TASK ITEM
A faithful, word-for-word copy of the records is required, and it must contain no pictures.

Transcribed page contents
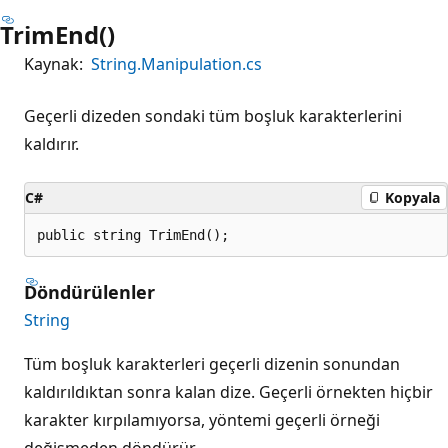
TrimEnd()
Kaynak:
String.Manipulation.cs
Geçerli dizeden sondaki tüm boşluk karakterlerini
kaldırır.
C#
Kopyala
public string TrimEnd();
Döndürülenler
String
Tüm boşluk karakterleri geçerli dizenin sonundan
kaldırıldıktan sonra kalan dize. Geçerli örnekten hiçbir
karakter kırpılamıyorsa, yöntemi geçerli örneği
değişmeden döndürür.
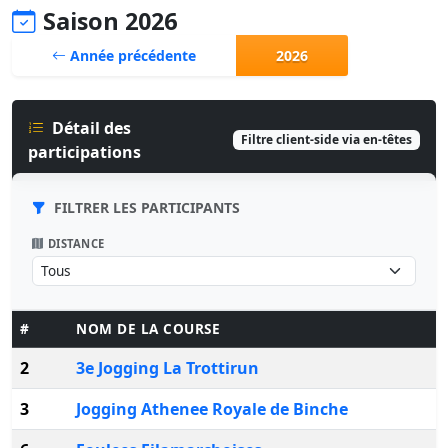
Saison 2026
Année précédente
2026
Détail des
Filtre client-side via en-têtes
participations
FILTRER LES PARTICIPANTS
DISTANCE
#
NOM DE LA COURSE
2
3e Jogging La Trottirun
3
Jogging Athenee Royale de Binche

EXERCISE RESPONSE
TrimEnd()
Kaynak:
String.Manipulation.cs
Geçerli dizeden sondaki tüm boşluk karakterlerini
kaldırır.
C#
Kopyala
public string TrimEnd();
Döndürülenler
String
Tüm boşluk karakterleri geçerli dizenin sonundan
kaldırıldıktan sonra kalan dize. Geçerli örnekten hiçbir
karakter kırpılamıyorsa, yöntemi geçerli örneği
değişmeden döndürür.
Saison 2026
Année précédente
2026
Détail des
Filtre client-side via en-têtes
participations
FILTRER LES PARTICIPANTS
DISTANCE
#
NOM DE LA COURSE
2
3e Jogging La Trottirun
3
Jogging Athenee Royale de Binche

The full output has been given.